Single by Greymachine

from the album Disconnected
- B-side: "We Are All Fucking Liars"
- Released: 12 May 2009
- Genre: Industrial metal, sludge metal, post-metal, noise
- Length: 18:12
- Label: Hydra Head
- Producer(s): Justin Broadrick

= Vultures Descend =

"Vultures Descend" is a song by experimental music project Greymachine, from the act's debut album, Disconnected. Produced by the band leader Justin Broadrick, it was released on 12 May 2009 as a single via bandmember Aaron Turner's own record label, Hydra Head Records.

==Background==
The song was released as a 12" vinyl and a cassette single. The 12" single was limited to 600 copies that were pressed on black vinyl with white labels. Each copy has a "DJ style sleeve" with centre hole punched out and with a sticker in the upper right hand corner.

The song was also released for free download prior to the release of the single on Avalanche Recordings' official website.

━━━━━━━━━━━━━━━━━━━━

According to the passage on "Vultures Descend," how many copies of the 12" vinyl single were made? Answer using only the passage on "Vultures Descend."

◆ DATA EXTRACT:
━━━━━━━━━━━━━━━━━━━━

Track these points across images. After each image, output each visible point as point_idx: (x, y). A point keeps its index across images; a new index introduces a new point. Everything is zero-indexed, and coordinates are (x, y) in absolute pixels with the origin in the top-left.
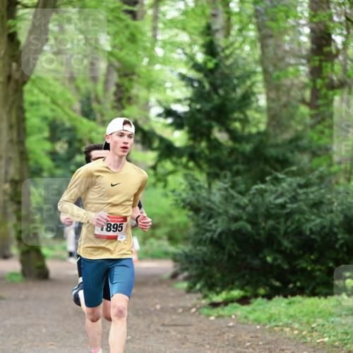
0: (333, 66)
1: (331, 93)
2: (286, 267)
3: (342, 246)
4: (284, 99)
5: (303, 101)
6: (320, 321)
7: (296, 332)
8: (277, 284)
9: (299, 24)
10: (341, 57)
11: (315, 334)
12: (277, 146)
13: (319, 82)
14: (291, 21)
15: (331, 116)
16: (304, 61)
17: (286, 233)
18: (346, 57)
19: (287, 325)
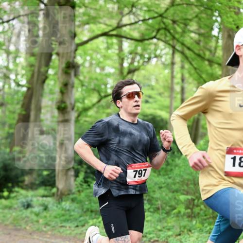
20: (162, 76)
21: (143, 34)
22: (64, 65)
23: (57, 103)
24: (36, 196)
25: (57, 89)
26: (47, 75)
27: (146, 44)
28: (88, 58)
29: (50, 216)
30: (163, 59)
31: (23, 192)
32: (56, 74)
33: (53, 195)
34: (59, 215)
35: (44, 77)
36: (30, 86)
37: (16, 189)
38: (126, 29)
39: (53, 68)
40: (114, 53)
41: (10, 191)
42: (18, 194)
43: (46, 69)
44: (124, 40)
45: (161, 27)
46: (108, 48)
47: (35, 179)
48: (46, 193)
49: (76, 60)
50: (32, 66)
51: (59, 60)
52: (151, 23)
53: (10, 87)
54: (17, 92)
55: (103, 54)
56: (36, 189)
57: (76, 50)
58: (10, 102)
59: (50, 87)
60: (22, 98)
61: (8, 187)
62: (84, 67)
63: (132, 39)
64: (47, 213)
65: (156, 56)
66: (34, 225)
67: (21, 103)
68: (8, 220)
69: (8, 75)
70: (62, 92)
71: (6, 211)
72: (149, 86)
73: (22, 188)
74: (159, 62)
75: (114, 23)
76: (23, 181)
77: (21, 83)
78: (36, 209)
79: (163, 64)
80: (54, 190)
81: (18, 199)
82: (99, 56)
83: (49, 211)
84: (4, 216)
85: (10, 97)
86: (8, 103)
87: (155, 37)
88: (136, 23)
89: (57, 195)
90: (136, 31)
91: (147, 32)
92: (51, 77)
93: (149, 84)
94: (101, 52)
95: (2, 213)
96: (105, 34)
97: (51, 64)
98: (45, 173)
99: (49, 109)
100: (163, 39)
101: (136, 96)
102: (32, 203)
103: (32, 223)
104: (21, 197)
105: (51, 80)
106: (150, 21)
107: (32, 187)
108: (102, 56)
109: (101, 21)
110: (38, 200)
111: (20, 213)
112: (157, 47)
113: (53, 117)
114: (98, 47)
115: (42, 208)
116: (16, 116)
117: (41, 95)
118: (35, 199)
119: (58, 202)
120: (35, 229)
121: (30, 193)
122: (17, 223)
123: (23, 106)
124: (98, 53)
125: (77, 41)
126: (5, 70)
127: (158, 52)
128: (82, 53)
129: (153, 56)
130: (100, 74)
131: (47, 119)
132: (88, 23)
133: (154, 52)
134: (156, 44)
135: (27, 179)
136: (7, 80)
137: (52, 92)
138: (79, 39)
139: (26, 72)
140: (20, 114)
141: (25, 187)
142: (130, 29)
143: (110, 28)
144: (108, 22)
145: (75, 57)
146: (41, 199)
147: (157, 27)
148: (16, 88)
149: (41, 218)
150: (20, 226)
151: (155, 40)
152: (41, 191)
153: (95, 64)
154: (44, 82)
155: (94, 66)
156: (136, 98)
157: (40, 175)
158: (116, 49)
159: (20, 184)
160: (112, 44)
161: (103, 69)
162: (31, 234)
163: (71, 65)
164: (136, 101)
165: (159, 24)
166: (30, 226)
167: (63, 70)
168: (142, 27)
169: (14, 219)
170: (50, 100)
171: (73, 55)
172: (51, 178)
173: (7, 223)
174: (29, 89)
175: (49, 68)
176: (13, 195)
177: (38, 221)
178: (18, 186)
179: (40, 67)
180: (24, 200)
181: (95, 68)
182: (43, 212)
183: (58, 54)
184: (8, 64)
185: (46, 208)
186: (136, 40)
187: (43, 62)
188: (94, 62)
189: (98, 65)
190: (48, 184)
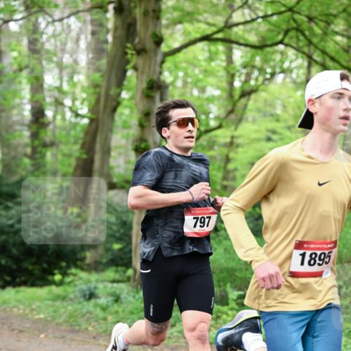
0: (46, 132)
1: (44, 150)
2: (14, 267)
3: (53, 253)
4: (13, 154)
5: (26, 155)
6: (38, 304)
7: (21, 311)
8: (8, 278)
9: (22, 104)
10: (51, 127)
11: (34, 313)
12: (8, 185)
13: (36, 143)
14: (17, 101)
15: (45, 165)
16: (26, 128)
17: (14, 245)
18: (55, 127)
19: (15, 307)
20: (292, 100)
21: (263, 38)
22: (144, 85)
23: (134, 142)
24: (103, 281)
25: (135, 121)
26: (120, 100)
27: (268, 52)
28: (181, 74)
29: (123, 311)
30: (294, 75)
31: (83, 275)
32: (131, 98)
33: (129, 279)
34: (137, 309)
35: (114, 103)
36: (94, 117)
37: (73, 270)
38: (238, 30)
39: (129, 90)
40: (219, 66)
41: (64, 274)
42: (76, 278)
43: (118, 90)
44: (235, 46)
45: (290, 27)
46: (211, 59)
47: (102, 256)
48: (117, 276)
49: (162, 78)
50: (96, 86)
51: (137, 77)
52: (277, 21)
53: (64, 118)
54: (75, 125)
55: (203, 68)
56: (103, 271)
57: (163, 62)
58: (63, 140)
59: (124, 117)
60: (82, 135)
61: (60, 268)
62: (175, 87)
63: (246, 45)
64: (119, 306)
65: (283, 71)
66: (99, 324)
67: (80, 142)
68: (60, 316)
69: (61, 100)
70: (142, 126)
71: (58, 303)
72: (272, 115)
73: (82, 269)
74: (288, 80)
75: (220, 21)
76: (83, 259)
77: (80, 112)
78: (103, 301)
79: (294, 82)
80: (130, 272)
81: (76, 286)
82: (197, 71)
83: (121, 303)
84: (55, 311)
85: (64, 133)
86: (61, 142)
87: (281, 42)
88: (253, 20)
89: (134, 280)
90: (253, 32)
91: (270, 34)
92: (125, 103)
93: (273, 111)
94: (201, 66)
95: (53, 306)
96: (206, 38)
97: (125, 83)
98: (117, 246)
99: (122, 150)
100: (294, 45)
101: (190, 124)
102: (97, 292)
103: (97, 321)
104: (81, 282)
105: (126, 107)
106: (275, 18)
107: (97, 267)
108: (201, 72)
109: (200, 18)
110: (105, 287)
111: (79, 306)
112: (285, 57)
113: (128, 162)
114: (195, 58)
115: (111, 299)
116: (73, 162)
117: (111, 130)
118: (101, 286)
119: (135, 290)
120: (101, 330)
121: (94, 277)
122: (74, 321)
123: (83, 146)
124: (195, 66)
125: (164, 48)
126: (56, 94)
127: (286, 65)
128: (172, 67)
129: (278, 70)
130: (199, 98)
131: (119, 166)
132: (181, 22)
133: (280, 64)
134: (282, 53)
135: (89, 256)
136: (60, 108)
137: (126, 126)
138: (168, 46)
139: (88, 94)
140: (78, 159)
141: (85, 267)
142: (245, 31)
143: (214, 29)
144: (211, 20)
145: (161, 73)
146: (110, 285)
147: (284, 27)
148: (73, 120)
149: (111, 314)
150: (79, 325)
151: (281, 47)
152: (111, 273)
153: (191, 83)
154: (114, 110)
155: (189, 86)
156: (190, 127)
157: (108, 250)
158: (222, 61)
159: (79, 263)
160: (217, 53)
161: (203, 90)
162: (94, 338)
163: (155, 85)
164: (189, 131)
165: (288, 21)
166: (93, 327)
167: (143, 92)
168: (262, 27)
169: (70, 316)
170: (123, 137)
171: (158, 69)
172: (126, 253)
173: (60, 321)
174: (92, 120)
175: (122, 90)
176: (68, 279)
177: (105, 319)
178: (76, 267)
179: (108, 88)
180: (85, 287)
181: (192, 88)
182: (112, 304)
183: (135, 68)
184: (61, 84)
185: (117, 299)
186: (253, 47)
187: (113, 80)
188: (189, 80)
189: (195, 84)
190: (121, 262)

━━━━━━━━━━━━━━━━━━━━

◆ SOLUTION: 600 copies.